Welcome all to the Bioinformatics for Resistome-Microbiome Analysis of Shotgun Metagenomic Data workshop!
We are delighted to engage in meaningful teachings and discussions in metagenomic research.
The Microbial Ecology Group (MEG) workshop lessons are designed to introduce researchers to several important areas of metagenomic research to assess microbiome and resistome data. Participants will learn foundational concepts of metagenomic sequencing, datasets, and research challenges. They will gain practical hands-on bioinformatics skills to execute post-sequencing tools and software on a high-performance linux computing system. Furthermore, they will learn to use the R programming language for statistical analysis of metagenomic output files. As always, we would love to get your feedback and input on how we can continually improve the workshop experience!
One of the goals of the workshop is to help establish a "cohort" of people who are also performing metagenomic analysis, and to put you in contact with each other and with the workshop instructors. This is really helpful after the workshop, when you go home and want to analyze your own data -- you can reach out to this group of people for troubleshooting or for input on your analysis, for example.

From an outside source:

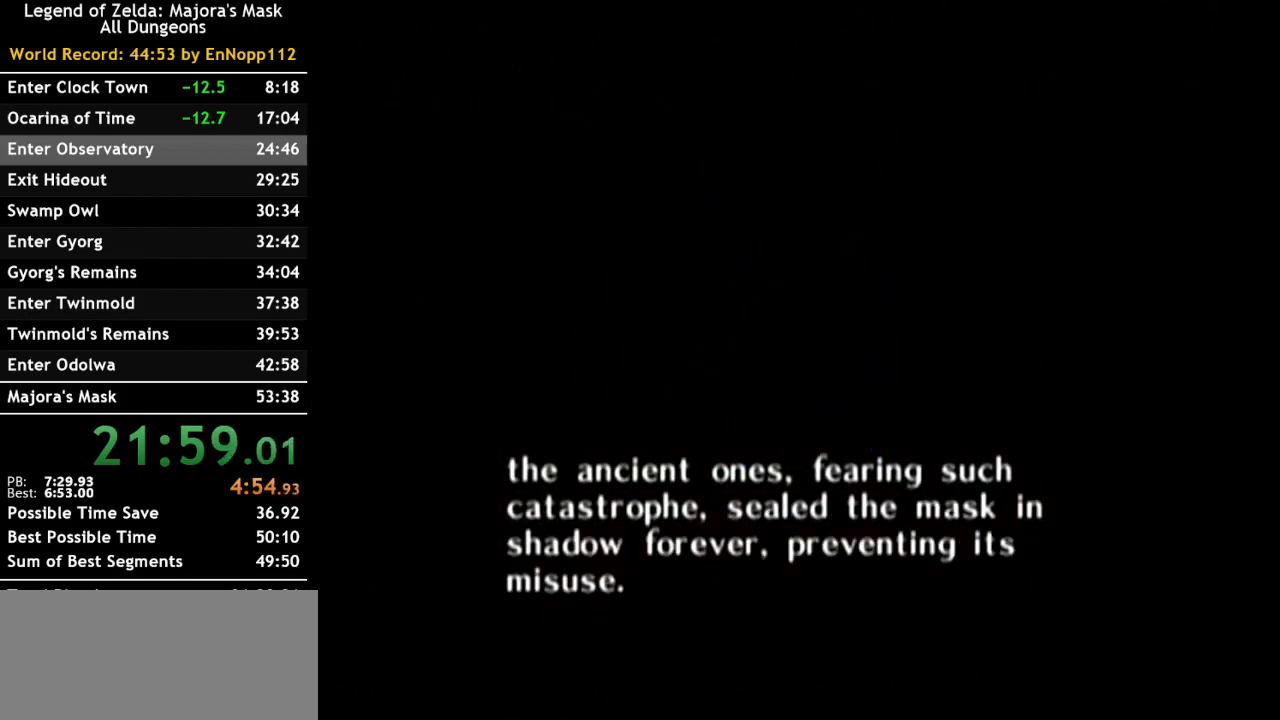
{"buttons": ["B"], "left_stick": "center", "right_stick": "center", "events": [[117, "A", "down"], [117, "B", "down"], [183, "B", "up"], [217, "A", "up"], [283, "B", "down"], [367, "A", "down"], [367, "B", "up"], [467, "A", "up"], [500, "B", "down"]]}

To start making these connections, we've established a Slack group for the ASM Workshop.
- Slack invite link
- This link expires every 30 days, so let us know if it doesn't work for you.
- Slack group: ASM-Workshop-2022 "Resistome Bioinformatics"
Dr. Noelle Noyes -- nnoyes@umn.edu
The lead instructor for the workshop. She will be providing the lecture material and leading everyone in the hands-on portion of the workshop.
Peter Ferm -- fermx014@umn.edu
A workshop instructor, he will be providing on-site support during the workshop.
Dr. Lee Pinnell -- ljpinnell@cvm.tamu.edu
A "behind-the-scenes" instructor providing support for the hands-on section of the workshop; he will be monitoring the remote server and providing back-up help as needed during the workshop.
Dr. Lisa Perez -- perez@tamu.edu
A system administrator of the Texas A&M HPC resources and a developer for the training portal used for the workshop. She will also be providing remote support during the workshop.
Salon C
Walter E. Washington Convention Center
801 Mount Vernon Place, N.W.
Washington, D.C. 20001
June 9, 2022
8:00 AM - 4:00 PM ET
- 8:00-8:15 Instructor introductions and workshop logistics
- 8:15-9:00 Background for bioinformatics
- 8:15-8:45 Generating metagenomic data
- 8:45-9:00 The goal of resistome-microbiome bioinformatic analysis
- 9:00-10:30 Overview of AMR++ pipeline and MEGARes database
- 9:00-9:30 Review MEGARes database, content and structure
- 9:30-10:00 Review kraken and krakenDB
- 10:00-10:30 Review AMR++ pipeline
- 10:30am-12:00 Hands-on bioinformatics
- 10:30-10:45 Connecting to the training portal remote server
- 10:45-11:15 Setting and running the AMR++ command
- 11:15-11:45 Review of AMR++ output files
- 11:45-12:00 Using the portal file transfer feature to download and upload files
- 12:00-1:00 LUNCH BREAK
- 1:00-2:15 Background for statistics
- 1:00-1:15 Review of “standard” data QC metrics
- 1:15-1:30 Review of input files for statistical analysis
- 1:30-1:45 The goal of resistome-microbiome statistical analysis
- 1:45-2:00 Discussion of confounders and metadata
- 2:00-2:15 Review of ecological diversity, differential abundance
- 2:15-3:45 Hands-on statistics
- 2:15-2:30 Launching Rstudio on the portal
- 2:30-3:00 Using Rstudio on the portal
- 3:00-3:30 Interpreting the outputs of the R script
- 3:30-3:45 Where to go for more information
- 3:45-4:00 Wrap-up
Upon completion of the workshop, ASM-Microbe participants will be able to:
- Employ commands in a linux environment.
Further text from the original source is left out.